Work order A ::
Arrange the lines of the records below, from the line with "left wrist: (224, 304, -7)" to the line with "right hip: (452, 331, 6)", both included, as a JSON list of strings with one string per line and blank lines left out.

Study text ::
-----
Well it was easy to get medium and low escapements with predicted returns, probably (IMO) because over-fishing of Chinook and coho in Puget Sound was an already established pattern. But in order for the model to give a good fit to data, you need some really high escapements, not just medium, low, and slightly higher than medium. No party was willing to give up the amount of harvest for a number of years that would be necessary to really fill the graph with some high escapement numbers. The Ricker curve can only give a value based on the data points that are entered, and since few or no high points are included, the curve is skewed lower than it might otherwise be. I don't know if any PS Chinook escapement goals have been changed from the original averages or not. My guess is not, because status quo is nearly always more comfortable in the human condition than change, especially change that might be accompanied by pain, as in not harvesting some hypothetical paper salmon.
-----
Extracted data ::
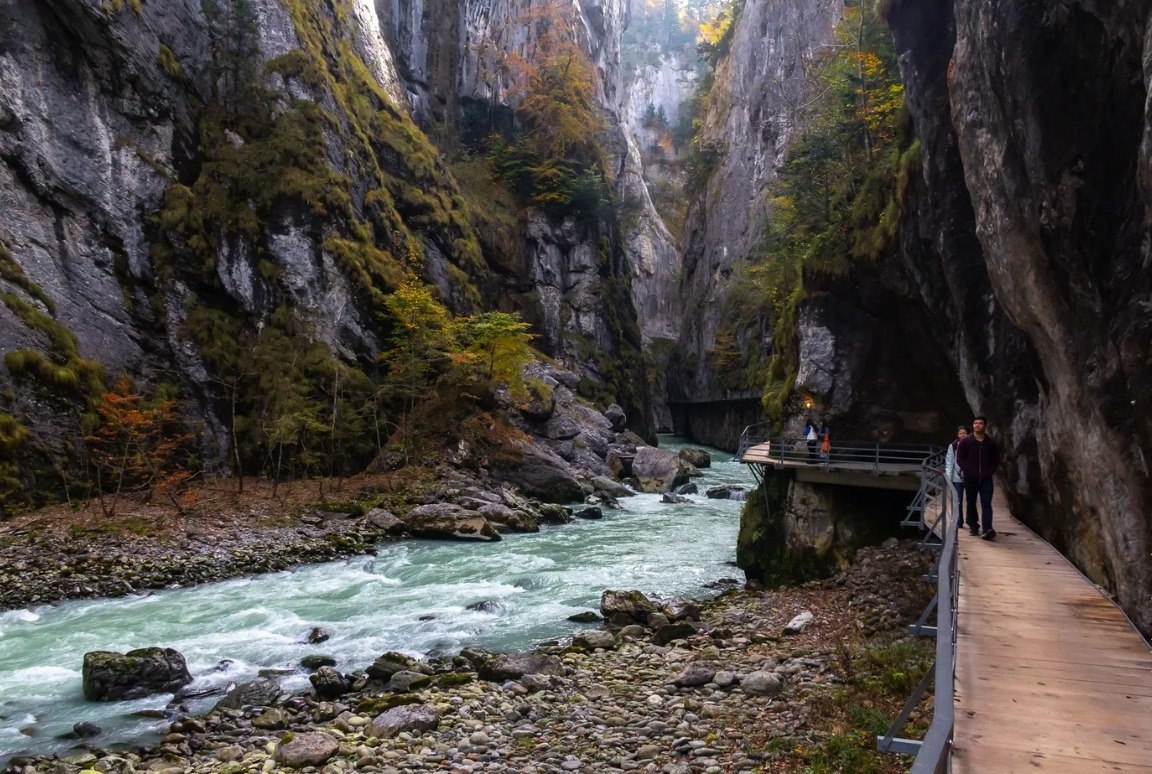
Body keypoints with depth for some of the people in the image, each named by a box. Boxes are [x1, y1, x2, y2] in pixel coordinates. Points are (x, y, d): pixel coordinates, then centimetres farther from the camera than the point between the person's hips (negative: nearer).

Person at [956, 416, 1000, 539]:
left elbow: (996, 460, 13)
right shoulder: (965, 441, 3)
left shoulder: (991, 443, 8)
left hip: (986, 479, 0)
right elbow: (960, 459, 1)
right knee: (971, 503, 7)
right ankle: (973, 527, 19)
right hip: (970, 478, 0)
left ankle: (987, 529, -18)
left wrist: (990, 472, -1)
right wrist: (968, 471, -9)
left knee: (986, 504, -9)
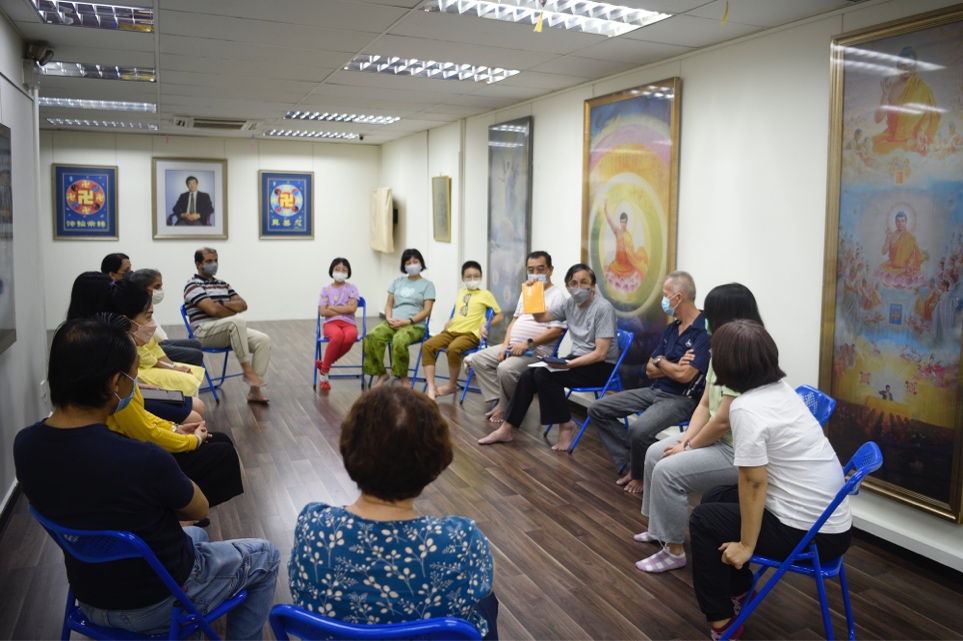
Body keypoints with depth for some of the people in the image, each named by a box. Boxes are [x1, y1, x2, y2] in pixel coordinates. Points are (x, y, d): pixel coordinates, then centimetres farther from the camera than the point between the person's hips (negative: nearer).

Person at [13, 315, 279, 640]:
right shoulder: (142, 460, -37)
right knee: (265, 557, 18)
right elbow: (198, 509, -15)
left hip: (90, 595, 7)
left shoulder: (24, 444, -15)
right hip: (157, 602, -6)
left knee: (195, 537, 33)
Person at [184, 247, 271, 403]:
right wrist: (233, 309, -1)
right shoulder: (193, 286, -3)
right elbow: (213, 310, -17)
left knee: (263, 340, -17)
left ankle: (254, 390, -17)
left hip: (229, 330, 7)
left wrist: (224, 304, -7)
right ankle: (247, 371, -29)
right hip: (204, 333, -7)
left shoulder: (223, 285, 21)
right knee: (238, 321, -36)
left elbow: (243, 305, 10)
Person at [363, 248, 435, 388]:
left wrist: (407, 321, -15)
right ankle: (382, 374, -10)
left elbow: (427, 310, -4)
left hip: (415, 325, -4)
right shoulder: (397, 281, 19)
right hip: (393, 323, 4)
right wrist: (389, 319, -6)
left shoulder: (427, 284, 6)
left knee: (399, 341, -38)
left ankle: (403, 378, -18)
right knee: (371, 337, -26)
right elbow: (389, 304, 16)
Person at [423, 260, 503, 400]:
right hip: (452, 331, 6)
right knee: (427, 346, -18)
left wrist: (485, 325, -7)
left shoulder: (485, 294, 4)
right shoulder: (460, 293, 21)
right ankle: (431, 387, -21)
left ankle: (452, 385, -13)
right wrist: (449, 322, 14)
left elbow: (499, 315, 6)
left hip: (471, 334, -6)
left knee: (453, 349, -37)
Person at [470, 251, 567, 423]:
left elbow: (556, 331, -17)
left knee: (505, 369, -32)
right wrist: (505, 345, 3)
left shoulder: (557, 294, -8)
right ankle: (498, 401, -3)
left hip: (537, 350, -9)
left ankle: (507, 409, -7)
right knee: (478, 359, -1)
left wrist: (528, 344, -22)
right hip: (513, 346, 9)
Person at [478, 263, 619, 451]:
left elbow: (600, 353, -21)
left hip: (601, 366, -7)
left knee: (544, 374, -25)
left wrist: (569, 364, -29)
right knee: (529, 375, -8)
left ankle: (566, 425, -8)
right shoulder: (570, 304, 4)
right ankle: (507, 429, 0)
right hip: (577, 359, 8)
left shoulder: (603, 308, -18)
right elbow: (541, 317, 16)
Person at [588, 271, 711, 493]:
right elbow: (650, 370, 9)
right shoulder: (671, 328, 10)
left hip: (681, 399, -9)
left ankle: (640, 473, -2)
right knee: (597, 410, 1)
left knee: (639, 430, -34)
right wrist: (673, 367, -11)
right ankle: (632, 460, 1)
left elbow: (684, 376, -25)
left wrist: (661, 361, -5)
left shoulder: (704, 331, -17)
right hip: (655, 391, 9)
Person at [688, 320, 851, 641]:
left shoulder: (746, 408, -23)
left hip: (809, 533, -9)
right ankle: (740, 591, 31)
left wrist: (746, 545, -11)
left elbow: (754, 483, -20)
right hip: (831, 521, 9)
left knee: (703, 520, 5)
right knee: (715, 497, 19)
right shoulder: (782, 390, 4)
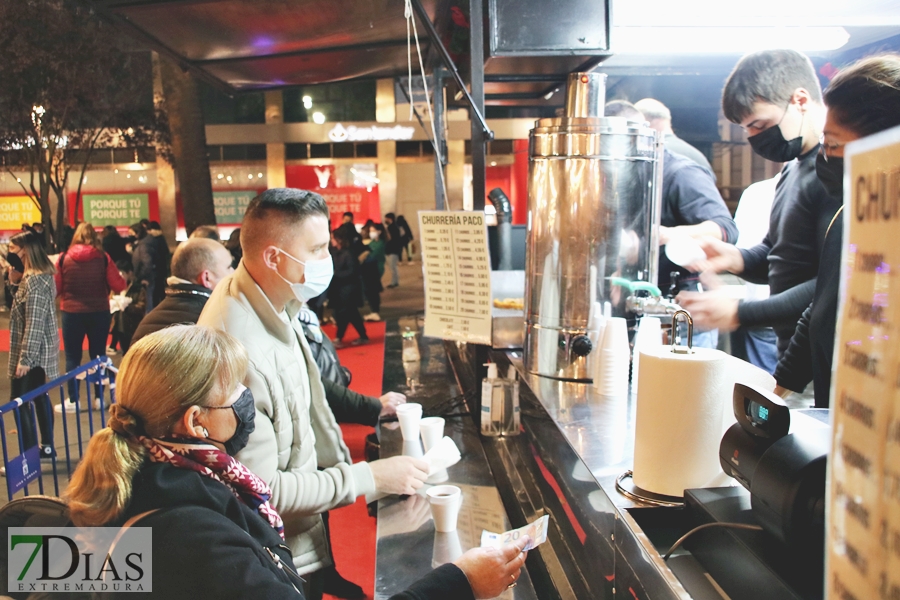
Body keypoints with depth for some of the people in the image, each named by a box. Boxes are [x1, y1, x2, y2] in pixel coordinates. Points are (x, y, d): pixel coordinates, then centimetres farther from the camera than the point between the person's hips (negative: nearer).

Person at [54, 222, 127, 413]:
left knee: (72, 357, 8)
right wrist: (124, 280, 15)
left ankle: (73, 400, 13)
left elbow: (55, 288, -1)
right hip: (99, 312, 1)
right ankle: (99, 397, 16)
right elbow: (118, 286, -5)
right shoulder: (103, 258, -5)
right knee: (98, 355, 12)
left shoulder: (63, 258, -5)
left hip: (72, 313, -1)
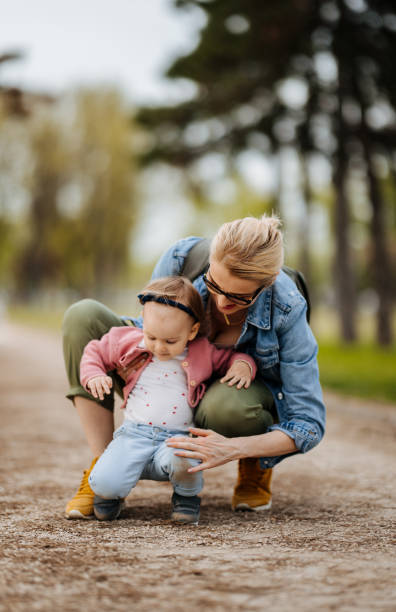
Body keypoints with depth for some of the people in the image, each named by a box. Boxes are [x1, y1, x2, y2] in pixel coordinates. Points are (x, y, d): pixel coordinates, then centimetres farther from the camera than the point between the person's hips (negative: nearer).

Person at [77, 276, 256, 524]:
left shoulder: (204, 353, 3)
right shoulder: (129, 342, 5)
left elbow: (231, 356, 19)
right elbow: (95, 352, 20)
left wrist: (243, 365, -3)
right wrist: (93, 376, 1)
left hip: (178, 437, -1)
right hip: (134, 434, 1)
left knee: (181, 463, -38)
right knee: (105, 482, -26)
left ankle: (187, 495, 1)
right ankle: (111, 493, 16)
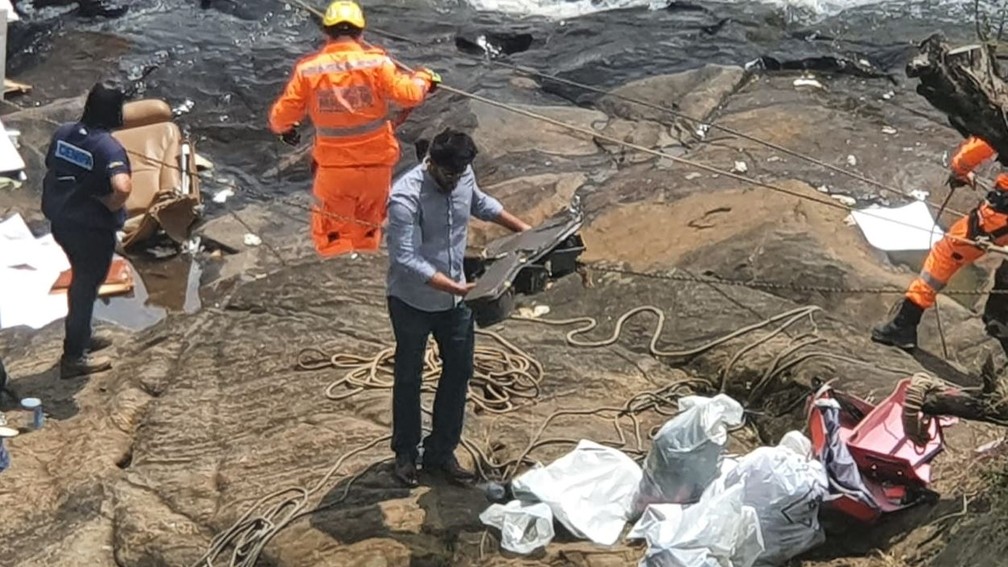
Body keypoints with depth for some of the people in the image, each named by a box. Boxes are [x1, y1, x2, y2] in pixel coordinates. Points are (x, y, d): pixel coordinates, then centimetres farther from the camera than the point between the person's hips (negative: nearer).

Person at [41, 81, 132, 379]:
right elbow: (123, 188, -41)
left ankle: (81, 337, 43)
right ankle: (74, 357, 19)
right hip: (92, 229, -7)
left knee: (82, 279, 26)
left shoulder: (63, 132, -2)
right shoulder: (109, 147, -25)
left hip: (61, 222, 7)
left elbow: (51, 169, 12)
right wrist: (112, 204, -20)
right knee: (86, 287, 8)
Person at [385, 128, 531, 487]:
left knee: (459, 372, 11)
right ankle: (405, 453, 30)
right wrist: (453, 287, -40)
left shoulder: (463, 176, -7)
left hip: (454, 299, 6)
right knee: (409, 377, 12)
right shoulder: (406, 197, -28)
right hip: (412, 302, -6)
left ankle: (441, 452, 26)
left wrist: (522, 228, 18)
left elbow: (480, 204, 17)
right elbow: (406, 259, -33)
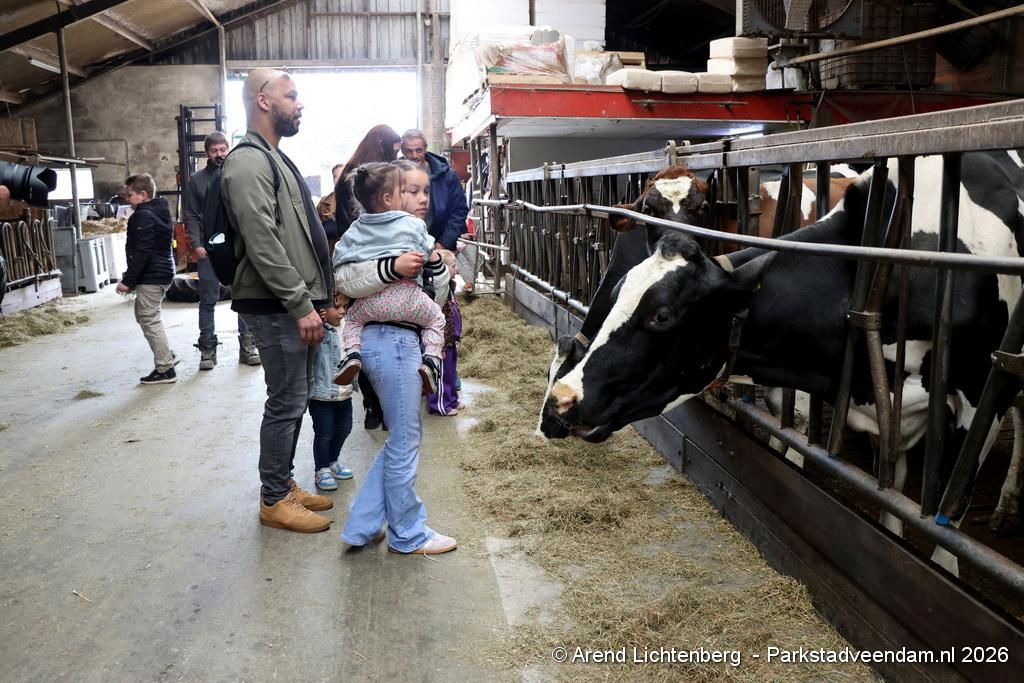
-----
Work order B ::
Pick up the passage on Puget Sound Chinook escapement goals after its last sentence and continue it.

Response A ::
[
  "left wrist: (224, 304, -7)",
  "right ankle: (247, 371, -29)",
  "right hip: (204, 333, -7)",
  "left shoulder: (223, 285, 21)",
  "right knee: (238, 321, -36)",
  "left elbow: (243, 305, 10)",
  "Person at [363, 248, 435, 388]:",
  "left wrist: (407, 321, -15)",
  "right ankle: (382, 374, -10)",
  "left elbow: (427, 310, -4)",
  "left hip: (415, 325, -4)",
  "right shoulder: (397, 281, 19)",
  "right hip: (393, 323, 4)",
  "right wrist: (389, 319, -6)",
  "left shoulder: (427, 284, 6)",
  "left knee: (399, 341, -38)",
  "left ankle: (403, 378, -18)",
  "right knee: (371, 337, -26)",
  "right elbow: (389, 304, 16)",
  "Person at [423, 260, 503, 400]:",
  "right hip: (452, 331, 6)"
]

Response B ::
C'man,
I thought the Lk WA sockeye escapement goal was based off of the estimated smolt capacity and productivity of the lake, which was based off Lk WA prior to METRO and the lake clean up that began in 1968, which significantly reduced its productivity. There is plenty of spawner-recruit data to make an estimate, and I believe the model kicks out a number in the 100,000 to 150,000 range. The co-managers could change the goal if they wanted, but again, it's about that human condition thing, and not science after all.